▸ **GIVEN INSTRUCTION**
Continue the article below about pianist Garrick Ohlsson and his lawsuit against his former management company, starting after its last sentence.
** start of PAGE **
Of Brahms and letter bombs

Pianist Garrick Ohlsson is uncharacteristically mum about the lawsuit against his former management company. If only Liszt or Chopin were around to set the sparring to music.

By JOHN FLEMING, Times Performing Arts Critic

© St. Petersburg Times, published April 26, 2000


photo
[Photo by Philip Jones Griffiths]
Pianist Garrick Ohlsson
When Garrick Ohlsson sits down at the keyboard this week, he will have two themes playing in his mind. One is Brahms' Piano Concerto No. 2, which he has often played when making solo appearances with the Florida Orchestra.

The other theme is more painful. It is the thought of an angry letter Ohlsson received from his former manager -- a screed that prompted the pianist to file a defamation lawsuit against the management company, Arts Management Group, Inc.

The reason for the letter? Ohlsson had decided to switch management firms.

"Grow up," went one of the passages in the three-page letter from AMG founder Vincent Ryan. "Your bone-crushing reign as a gifted adolescent ended a long time ago and we're all bored to sobs with you."
** end of PAGE **
** start of INFORMATION SHOWN **
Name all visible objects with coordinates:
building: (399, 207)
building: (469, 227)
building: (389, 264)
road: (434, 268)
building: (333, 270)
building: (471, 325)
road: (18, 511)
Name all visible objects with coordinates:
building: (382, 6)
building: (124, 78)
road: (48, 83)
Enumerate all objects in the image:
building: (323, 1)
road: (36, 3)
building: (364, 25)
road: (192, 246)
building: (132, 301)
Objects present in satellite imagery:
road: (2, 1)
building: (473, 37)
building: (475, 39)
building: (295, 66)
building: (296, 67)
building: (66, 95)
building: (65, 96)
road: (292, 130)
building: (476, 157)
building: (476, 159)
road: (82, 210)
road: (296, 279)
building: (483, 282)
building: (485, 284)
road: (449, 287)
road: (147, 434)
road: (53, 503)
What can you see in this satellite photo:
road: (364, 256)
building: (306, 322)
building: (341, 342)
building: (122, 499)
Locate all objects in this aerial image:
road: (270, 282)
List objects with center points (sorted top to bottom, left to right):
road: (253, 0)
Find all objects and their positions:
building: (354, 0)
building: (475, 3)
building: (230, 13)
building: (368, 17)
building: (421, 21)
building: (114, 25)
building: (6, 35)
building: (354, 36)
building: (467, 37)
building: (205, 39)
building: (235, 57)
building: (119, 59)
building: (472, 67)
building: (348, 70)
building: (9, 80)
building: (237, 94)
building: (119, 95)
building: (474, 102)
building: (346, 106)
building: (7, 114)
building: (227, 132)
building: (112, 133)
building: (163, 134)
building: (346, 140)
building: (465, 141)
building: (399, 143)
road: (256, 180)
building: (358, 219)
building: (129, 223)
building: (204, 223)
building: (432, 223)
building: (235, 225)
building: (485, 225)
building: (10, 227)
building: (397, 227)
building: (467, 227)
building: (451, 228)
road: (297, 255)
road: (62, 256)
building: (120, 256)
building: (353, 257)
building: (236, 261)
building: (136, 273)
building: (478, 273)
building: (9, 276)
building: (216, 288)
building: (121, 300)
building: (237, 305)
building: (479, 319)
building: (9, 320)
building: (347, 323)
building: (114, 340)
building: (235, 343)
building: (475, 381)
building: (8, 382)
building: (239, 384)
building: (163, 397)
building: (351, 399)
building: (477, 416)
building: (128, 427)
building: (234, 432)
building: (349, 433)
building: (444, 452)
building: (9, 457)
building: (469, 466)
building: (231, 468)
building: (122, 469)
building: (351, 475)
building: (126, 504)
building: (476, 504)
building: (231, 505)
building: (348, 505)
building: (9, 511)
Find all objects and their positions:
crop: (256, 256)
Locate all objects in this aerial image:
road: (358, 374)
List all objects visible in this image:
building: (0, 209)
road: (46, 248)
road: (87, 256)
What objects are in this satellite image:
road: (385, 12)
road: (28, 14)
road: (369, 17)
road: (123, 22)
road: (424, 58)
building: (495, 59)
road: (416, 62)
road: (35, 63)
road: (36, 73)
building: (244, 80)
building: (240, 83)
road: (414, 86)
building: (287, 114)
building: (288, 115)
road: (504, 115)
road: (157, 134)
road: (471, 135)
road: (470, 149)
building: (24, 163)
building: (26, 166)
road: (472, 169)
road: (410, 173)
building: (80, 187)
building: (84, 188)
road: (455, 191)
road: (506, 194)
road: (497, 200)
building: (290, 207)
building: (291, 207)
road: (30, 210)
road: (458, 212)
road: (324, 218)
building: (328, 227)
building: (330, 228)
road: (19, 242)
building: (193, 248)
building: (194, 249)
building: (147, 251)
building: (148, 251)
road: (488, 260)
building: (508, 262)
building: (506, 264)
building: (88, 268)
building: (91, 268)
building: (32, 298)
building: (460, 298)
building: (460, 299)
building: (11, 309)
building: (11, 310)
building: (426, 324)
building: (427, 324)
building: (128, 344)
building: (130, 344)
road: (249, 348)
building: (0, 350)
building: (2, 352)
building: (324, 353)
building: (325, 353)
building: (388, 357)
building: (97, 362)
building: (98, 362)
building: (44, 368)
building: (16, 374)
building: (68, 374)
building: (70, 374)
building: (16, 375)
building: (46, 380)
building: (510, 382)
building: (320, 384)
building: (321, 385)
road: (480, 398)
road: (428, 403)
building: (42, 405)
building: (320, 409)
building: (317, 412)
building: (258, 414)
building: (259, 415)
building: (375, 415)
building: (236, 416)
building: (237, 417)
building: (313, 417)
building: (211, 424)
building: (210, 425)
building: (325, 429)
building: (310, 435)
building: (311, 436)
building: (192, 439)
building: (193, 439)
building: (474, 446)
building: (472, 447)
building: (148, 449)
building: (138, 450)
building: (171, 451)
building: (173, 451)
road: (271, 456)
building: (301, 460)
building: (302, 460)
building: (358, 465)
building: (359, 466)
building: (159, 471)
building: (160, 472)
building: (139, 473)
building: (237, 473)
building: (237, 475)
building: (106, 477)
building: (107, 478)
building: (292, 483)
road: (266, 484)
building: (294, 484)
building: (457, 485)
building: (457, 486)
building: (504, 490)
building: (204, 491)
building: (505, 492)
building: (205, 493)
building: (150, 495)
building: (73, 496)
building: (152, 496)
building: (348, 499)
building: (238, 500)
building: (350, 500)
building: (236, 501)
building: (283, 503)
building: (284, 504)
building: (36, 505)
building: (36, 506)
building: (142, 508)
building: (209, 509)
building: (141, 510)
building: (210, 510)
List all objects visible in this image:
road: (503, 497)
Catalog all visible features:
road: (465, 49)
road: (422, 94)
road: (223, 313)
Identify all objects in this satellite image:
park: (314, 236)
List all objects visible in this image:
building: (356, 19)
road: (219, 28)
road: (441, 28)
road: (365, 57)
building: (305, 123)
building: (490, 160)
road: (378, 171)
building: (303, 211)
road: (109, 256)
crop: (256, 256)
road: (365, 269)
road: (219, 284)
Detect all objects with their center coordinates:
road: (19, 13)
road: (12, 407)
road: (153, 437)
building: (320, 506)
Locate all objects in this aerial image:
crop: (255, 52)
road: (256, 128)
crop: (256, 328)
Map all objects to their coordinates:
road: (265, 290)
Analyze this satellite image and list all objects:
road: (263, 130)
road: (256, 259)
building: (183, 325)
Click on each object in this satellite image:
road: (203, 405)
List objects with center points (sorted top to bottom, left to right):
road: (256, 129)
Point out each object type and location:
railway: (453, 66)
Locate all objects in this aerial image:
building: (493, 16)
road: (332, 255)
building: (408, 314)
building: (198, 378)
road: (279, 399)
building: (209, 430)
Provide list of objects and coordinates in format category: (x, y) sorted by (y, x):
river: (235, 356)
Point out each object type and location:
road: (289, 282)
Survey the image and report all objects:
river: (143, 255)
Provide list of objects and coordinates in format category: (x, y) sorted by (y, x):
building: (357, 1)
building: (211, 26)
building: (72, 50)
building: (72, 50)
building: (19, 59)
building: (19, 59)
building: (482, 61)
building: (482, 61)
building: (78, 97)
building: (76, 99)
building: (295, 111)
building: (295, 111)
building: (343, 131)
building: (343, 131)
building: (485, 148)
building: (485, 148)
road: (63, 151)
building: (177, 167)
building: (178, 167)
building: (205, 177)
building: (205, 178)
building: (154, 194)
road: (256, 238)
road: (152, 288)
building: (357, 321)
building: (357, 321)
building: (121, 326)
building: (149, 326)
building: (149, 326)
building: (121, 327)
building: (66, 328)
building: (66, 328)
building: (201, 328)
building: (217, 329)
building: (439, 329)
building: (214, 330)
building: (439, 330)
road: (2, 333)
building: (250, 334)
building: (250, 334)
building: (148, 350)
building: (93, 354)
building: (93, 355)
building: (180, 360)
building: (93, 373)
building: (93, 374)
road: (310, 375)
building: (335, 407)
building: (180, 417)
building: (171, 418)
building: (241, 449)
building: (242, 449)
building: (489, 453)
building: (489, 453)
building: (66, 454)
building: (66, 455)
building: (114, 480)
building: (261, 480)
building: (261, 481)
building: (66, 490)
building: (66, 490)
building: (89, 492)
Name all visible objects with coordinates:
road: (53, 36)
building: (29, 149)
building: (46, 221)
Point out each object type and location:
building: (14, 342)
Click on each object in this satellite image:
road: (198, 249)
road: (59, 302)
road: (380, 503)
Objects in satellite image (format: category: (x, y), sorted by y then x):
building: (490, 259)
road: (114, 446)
** end of INFORMATION SHOWN **
▸ **RESPONSE TO THIS EXERCISE**
As reported by the San Francisco Examiner, Ryan's letter went on to criticize Ohlsson's playing ("Try to let go of your complete ego-absorption"), his wardrobe ("No more windbreakers; no more jeans; no more shorts") and the company he keeps ("Get some friends who are not emotionally and/or financially dependent on you").

On the phone last week from Hanover, N.H., where he had a recital at Dartmouth College, Ohlsson was willing to discuss just about anything except the lawsuit.

"That's a complicated story," he said. "I'd rather not talk about it. I don't want to prejudice myself in case we're not entirely finished. You're drawing a big blank from me, and I'm not used to doing that. I wish I could give you a better story about it, but I don't think I can."

Ohlsson is a familiar figure in Tampa Bay, having appeared with the Florida Orchestra almost every other season. Brahms' Second Piano Concerto has become equally familiar.

"The very first time I ever played the Brahms second in public was in Tampa in 1973 with Irwin Hoffman and the Florida Gulf Coast Symphony," he said, speaking of the predecessor of the orchestra. He also played the work with the orchestra in 1992.

"This is quite the piece for me in Tampa," Ohlsson said.

He is playing it again Thursday, Friday and Saturday. Actually, he offered to play Brahms' first piano concerto, which he has never performed with the orchestra, but it was played last season by Yefim Bronfman. The orchestra tries to vary its programming, but popular pieces like the Brahms concertos turn up nearly every season.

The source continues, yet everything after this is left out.